Most Wool Market pundits saw the easing tendencies off the historically price prices of the early autumn to continue through to the end of the season. Demand destruction caused by high prices matched by drought induced tight supply. This played out for 3 months with the Eastern Market Indicator (EMI) losing 4%.

The escalating trade tensions between China and the USA has dampened confidence across most commodities. This has impacted significantly the spot wool auctions with the EMI falling 120 cents (6.5%) in the last two weeks. Forward markets have been likewise affected. 2020 and 2021 bidding was lighter this week with trades in 19.0 micron going through at 2070 having peaked at 2155 a fortnight ago. These lower hedging levels still represent the 70th percentile of prices for the last 4 years.

The current volatility in the market should see exporters looking get cover into the spring to motivate off shore sales and alleviate risk. Grower response will be critical to restoring confidence along the pipeline. Growers need to set realistic price goals that value certainty and protect margins. This is no easy task in this current environment with production costs increasing and forward prices unstable.

We expect to see some forward demand to reappear around 50 cents below current spot levels for the spring. This would put 19.0 microns around 2050 to 2080. The forward market is factoring in a wider spread to develop between 19.0 and 21.0 as selection increases on the broader qualities. This would put early spring levels on 21.0 around 2000 cents.

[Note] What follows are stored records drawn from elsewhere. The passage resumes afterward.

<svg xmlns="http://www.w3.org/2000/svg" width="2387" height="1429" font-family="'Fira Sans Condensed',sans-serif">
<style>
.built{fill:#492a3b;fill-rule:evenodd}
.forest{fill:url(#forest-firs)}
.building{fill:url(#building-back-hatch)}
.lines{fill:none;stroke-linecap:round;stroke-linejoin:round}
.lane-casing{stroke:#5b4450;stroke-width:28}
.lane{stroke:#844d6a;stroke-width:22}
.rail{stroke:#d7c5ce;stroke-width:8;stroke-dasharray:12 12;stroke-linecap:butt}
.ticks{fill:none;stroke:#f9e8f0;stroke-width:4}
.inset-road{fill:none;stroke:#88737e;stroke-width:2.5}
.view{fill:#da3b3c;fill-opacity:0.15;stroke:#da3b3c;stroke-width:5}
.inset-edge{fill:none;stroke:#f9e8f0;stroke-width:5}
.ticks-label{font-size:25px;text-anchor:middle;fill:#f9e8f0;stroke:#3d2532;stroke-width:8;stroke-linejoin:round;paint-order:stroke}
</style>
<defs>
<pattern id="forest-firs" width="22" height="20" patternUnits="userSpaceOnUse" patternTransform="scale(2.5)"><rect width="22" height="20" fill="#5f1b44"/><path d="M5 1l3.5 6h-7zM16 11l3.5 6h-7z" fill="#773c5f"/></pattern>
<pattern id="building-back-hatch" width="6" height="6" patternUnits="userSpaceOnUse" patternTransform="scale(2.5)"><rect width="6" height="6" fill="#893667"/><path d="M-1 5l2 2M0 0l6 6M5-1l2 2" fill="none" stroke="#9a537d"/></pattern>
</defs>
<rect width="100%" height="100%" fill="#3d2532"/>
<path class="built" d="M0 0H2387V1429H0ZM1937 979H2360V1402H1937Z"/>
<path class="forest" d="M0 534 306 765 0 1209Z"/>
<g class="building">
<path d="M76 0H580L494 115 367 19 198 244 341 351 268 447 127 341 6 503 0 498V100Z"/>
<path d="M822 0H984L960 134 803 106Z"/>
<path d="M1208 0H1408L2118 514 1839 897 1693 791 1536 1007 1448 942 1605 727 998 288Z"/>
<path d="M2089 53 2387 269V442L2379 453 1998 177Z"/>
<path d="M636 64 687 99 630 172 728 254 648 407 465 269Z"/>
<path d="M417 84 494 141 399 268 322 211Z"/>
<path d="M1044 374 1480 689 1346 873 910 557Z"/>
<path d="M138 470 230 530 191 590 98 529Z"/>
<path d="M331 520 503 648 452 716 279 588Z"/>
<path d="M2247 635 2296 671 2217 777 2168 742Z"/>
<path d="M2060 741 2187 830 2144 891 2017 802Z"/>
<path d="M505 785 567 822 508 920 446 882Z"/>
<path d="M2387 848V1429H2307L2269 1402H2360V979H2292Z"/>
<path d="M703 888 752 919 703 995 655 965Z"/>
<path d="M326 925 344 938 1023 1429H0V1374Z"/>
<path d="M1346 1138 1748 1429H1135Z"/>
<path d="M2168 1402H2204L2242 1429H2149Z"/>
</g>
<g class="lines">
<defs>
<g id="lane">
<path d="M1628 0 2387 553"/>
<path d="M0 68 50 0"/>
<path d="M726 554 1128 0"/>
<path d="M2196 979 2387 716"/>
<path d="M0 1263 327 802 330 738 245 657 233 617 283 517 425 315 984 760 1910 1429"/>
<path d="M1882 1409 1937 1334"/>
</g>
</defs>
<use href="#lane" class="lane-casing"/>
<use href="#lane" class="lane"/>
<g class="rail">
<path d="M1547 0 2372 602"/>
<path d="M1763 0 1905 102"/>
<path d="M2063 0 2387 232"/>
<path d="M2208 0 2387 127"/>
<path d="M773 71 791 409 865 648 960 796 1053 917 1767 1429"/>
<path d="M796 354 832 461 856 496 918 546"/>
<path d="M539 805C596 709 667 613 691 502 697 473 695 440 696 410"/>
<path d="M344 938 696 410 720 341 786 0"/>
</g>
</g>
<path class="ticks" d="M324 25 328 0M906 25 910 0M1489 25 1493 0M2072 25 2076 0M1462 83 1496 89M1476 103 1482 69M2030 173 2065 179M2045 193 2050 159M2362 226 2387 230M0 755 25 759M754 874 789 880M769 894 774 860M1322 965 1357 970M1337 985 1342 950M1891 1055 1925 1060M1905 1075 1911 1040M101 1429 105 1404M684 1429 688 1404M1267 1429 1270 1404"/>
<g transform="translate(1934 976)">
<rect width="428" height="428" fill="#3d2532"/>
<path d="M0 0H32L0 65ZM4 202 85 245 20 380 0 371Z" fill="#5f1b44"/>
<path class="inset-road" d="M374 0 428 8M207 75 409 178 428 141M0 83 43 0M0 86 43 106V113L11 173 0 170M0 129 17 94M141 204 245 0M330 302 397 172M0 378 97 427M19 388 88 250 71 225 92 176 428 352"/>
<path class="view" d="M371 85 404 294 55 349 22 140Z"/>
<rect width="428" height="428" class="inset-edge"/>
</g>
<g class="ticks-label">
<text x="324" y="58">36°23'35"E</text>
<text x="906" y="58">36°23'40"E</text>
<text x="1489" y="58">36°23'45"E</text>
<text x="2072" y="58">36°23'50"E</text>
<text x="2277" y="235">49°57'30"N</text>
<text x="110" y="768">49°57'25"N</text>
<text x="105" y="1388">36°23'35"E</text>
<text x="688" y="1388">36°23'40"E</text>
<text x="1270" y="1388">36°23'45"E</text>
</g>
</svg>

AUD Commentary - SA (Southern Aurora) Markets

The Australian Dollar remained under pressure this week sliding to a new three year low on a combination of a stronger U.S Dollar, escalating trade tensions and the admission from the Governor of the RBA that the economy required stimulus via a rate cut, now widely expected on the 4th of June.

Early in the week the Aussie rallied to a high of .6934 before falling mid-week to a low of .6864, then rebounding a little on Friday (today) to .6902. Interestingly views from the Banks are now diverging on where the local economy will be heading into next year, with several quite bullish on prospects. Data this week from IHS Market showed the Manufacturing sector expanding, while the CBA Composite Index rose to 52.2 showing surprising growth in new business orders which increased at the fastest pace since January. Interestingly despite the trade wars Coal and Iron Prices lifted.

Technically the AUD is now consolidating in a new lower range, but the bias still remains negative, however there seems strong buying at the lower levels and the currency is oversold suggesting a near term rebound. Solid support is found at .6860, and below that at .6730, while overhead resistance is .7002, then .7090. We expect a small rally followed by a larger fall.